Felizmente, o realizador húngaro não desaponta e, mesmo não gerando aqui uma experiência cinematográfica insuperável, é capaz de apresentar um filme interessante, onde o resultado final não fica ofuscado pelos nomes do elenco e permite identificar aqui outros elementos meritórios.
Adaptado do livro homónimo de Susan Minot, "Ao Anoitecer" teve um argumento que contou com a colaboração da escritora e de Michael Cunningham (autor de "As Horas" ou "Uma Casa no Fim do Mundo", também já transpostos para cinema), e do trabalho da dupla saiu um drama intimista e complexo, que funciona como um envolvente estudo de personagens.

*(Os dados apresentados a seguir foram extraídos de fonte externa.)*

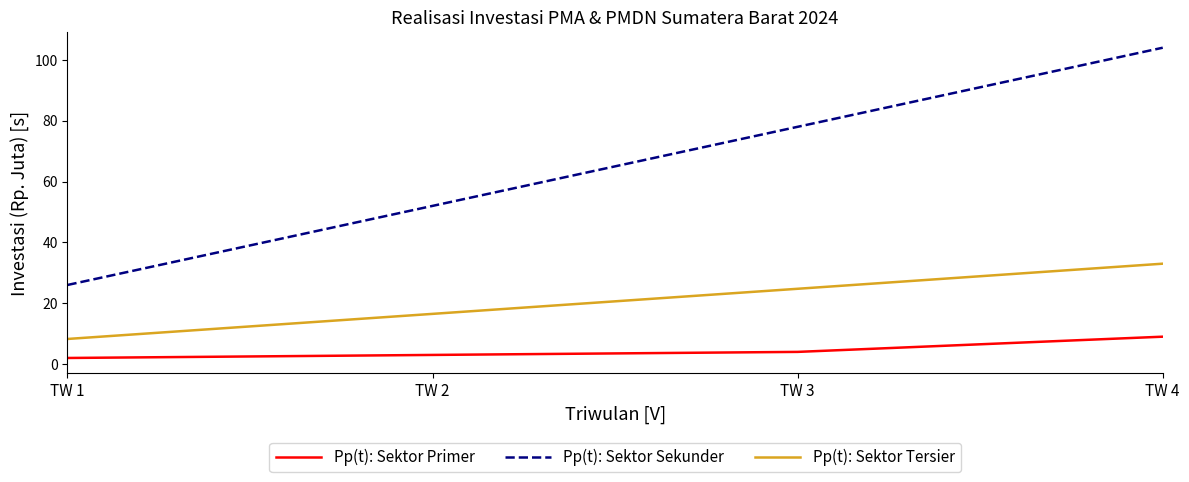

True or false: Pp(t): Sektor Primer and Pp(t): Sektor Sekunder intersect in this chart.

False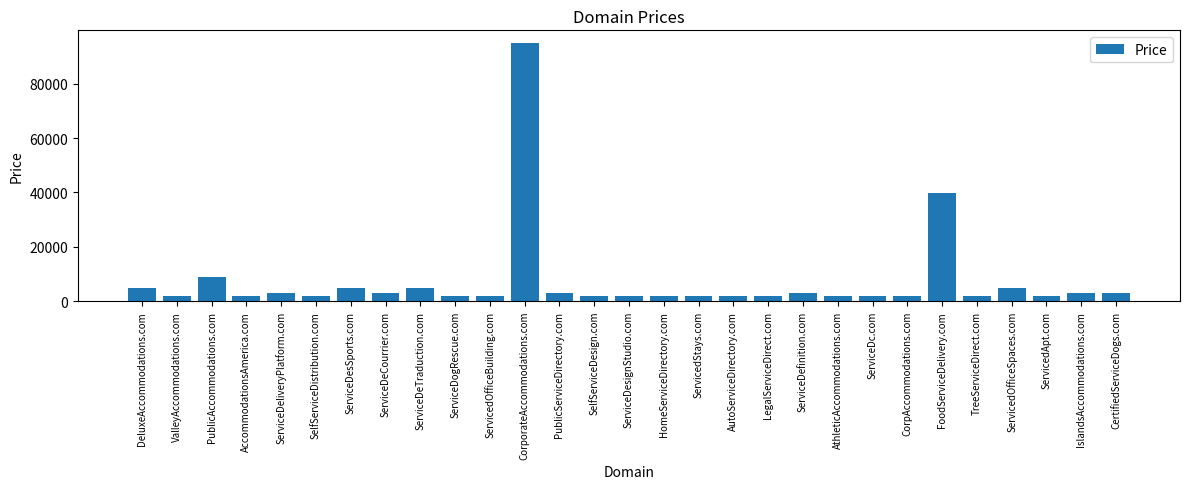

Which has a higher value, ServicedOfficeSpaces.com or LegalServiceDirect.com?

ServicedOfficeSpaces.com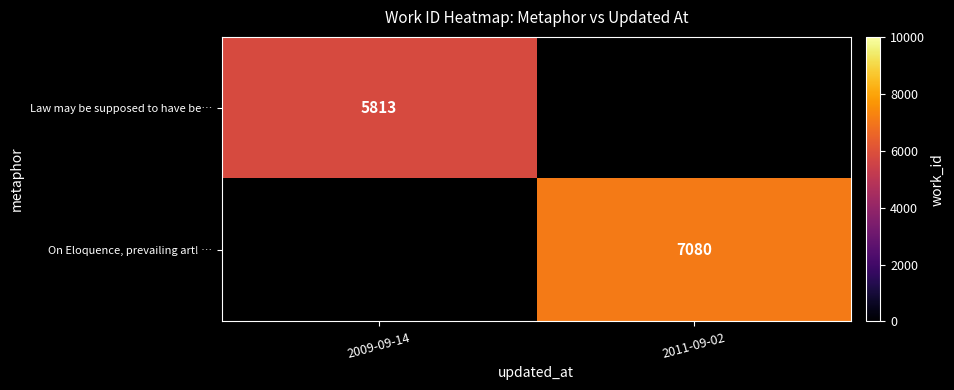

What is the smallest value displayed?

5813.0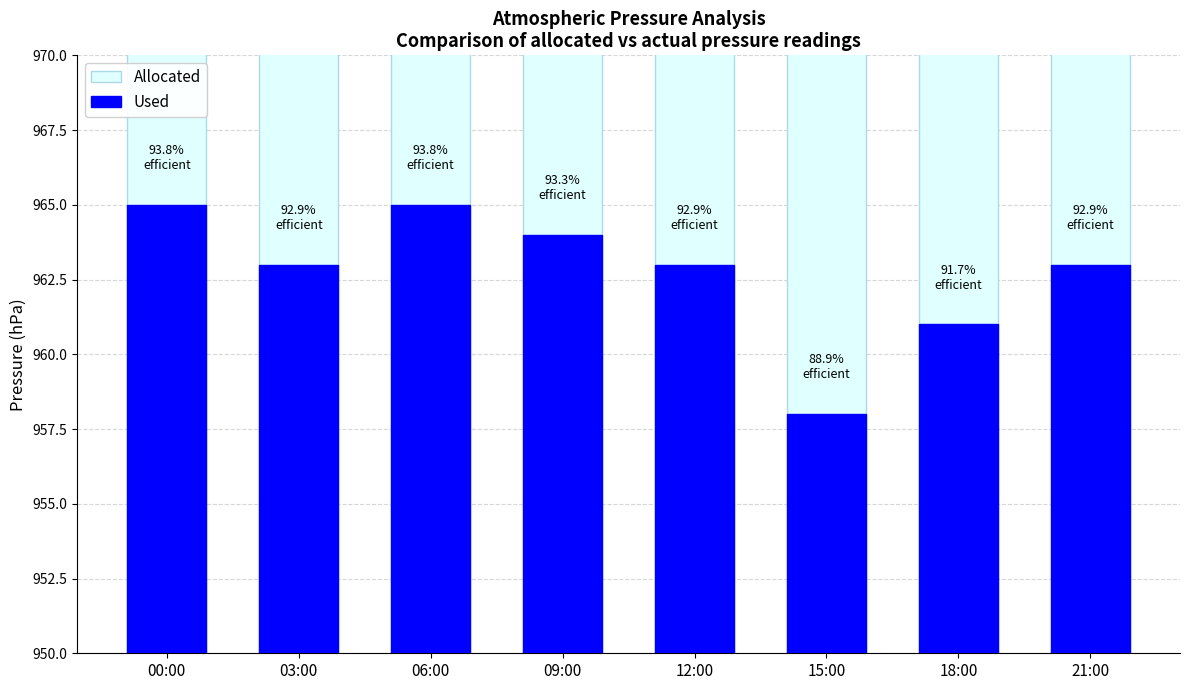

At which category does the chart reach its peak across all series?

00:00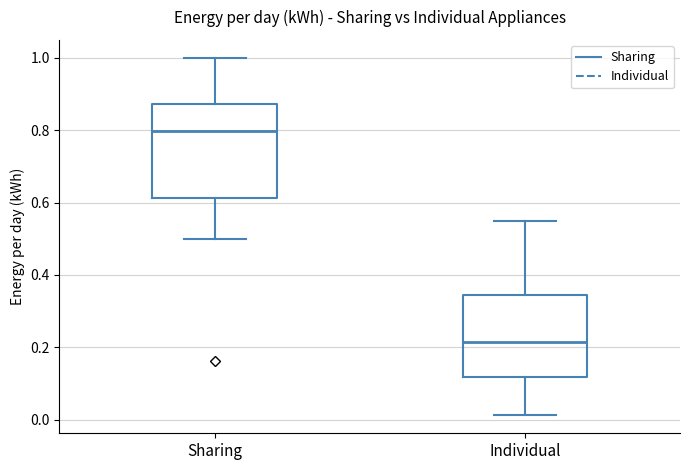

Where is the upper edge of the box for Individual on the y-axis? The values are not printed on the chart, so give them approximately, as read against the axis.

0.34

O filme parte do estado actual de Ann, uma mulher de idade avançada que se encontra acamada, vítima de cancro, enquanto é tratada pelas duas filhas e lhes revela, num estado entre o sono e a vigília, nomes de pessoas da sua juventude que elas não reconhecem. O espectador, no entanto, fica a conhecê-las através de constantes flashbacks rumo aos anos cinquenta, em particular à breve estadia de Ann em casa de uma amiga da classe alta britânica prestes a casar, e que aí acaba por ser um dos vértices de um inesperado triângulo (aliás, quadrado) amoroso.
Tanto num cenário como noutro há espaço para várias personagens, o que não há muito é tempo para algumas, já que ao longo das suas duas horas a película opta por desenvolver com mais profundidade a protagonista e mais duas ou três figuras, deixando outras entregues às necessidades do argumento.
Tecnicamente, Lajos Koltai oferece um trabalho sem reparos, uma vez que a sua realização é leve e fluída, a reconstituição de época é convincente e com óbvios bons valores de produção e a fotografia seduz e conduz a momentos de fascinante energia visual (ou não tivesse sido um dos trunfos do seu primeiro filme, "Sem Destino"), o que com a mais-valia de um elenco irrepreensível poderia fazer desta uma obra de calibre superior.
Contudo, quando actrizes como Miranda Richardson, Meryl Streep ou Glenn Close não têm oportunidade de desenvolver as suas personagens e o argumento contém algumas soluções algo apressadas, questões por explorar (o fascínio da protagonista por Harris, por exemplo) ou uma carga poética e simbólica por vezes forçada, o resultado não é tão estimulante, ainda que mereça elogios.
Mesmo sem dar o salto para o núcleo de obras obrigatórias, "Ao Anoitecer" é uma proposta bastante recomendável, desenhando um subtil mapa de experiências e memórias e captando com sensibilidade detalhes das relações amorosas, familiares e sociais, evitando ainda cair na formatação e previsibilidade de um anódino "filme de prestígio". Uma das boas estreias recentes.
E O VEREDICTO É: 3/5 - BOM
4 comentários:
Vê lá se aparece no Hollywood! Para quem gosta de cinema é mesmo imperdível!
Já vi que vai haver "reposição", a ver se é desta que lá passo :)
Engraçado como eu saí da sala do cinema com aquela sensação: "mas então eu gostei do filme ou não?". Achei mais do mesmo, amores e desamores mal resolvidos, uma Claire Danes um pouco mais madura, é certo, mas sinceramente o saldo é negativo. Falta ali alguma coisa fundamental, das entranhas. E quem é aquele gajo que só grunhe no pouco tempo em que é requisitado em cena e que faz de namorado da Toni Colette? A Meryl Streep tem mesmo algo de especial, ela entra em cena e eu fico assim feita parva a olhar para ela e a achar fenomenal cada gesto que ela faz.
Ok, não é uma pedrada no charco e o elenco é melhor do que qualquer outro elemento do filme, mas acho que o saldo é positivo. Não dei o tempo por perdido, o que já não é pouco, mesmo que não seja uma obra obrigatória.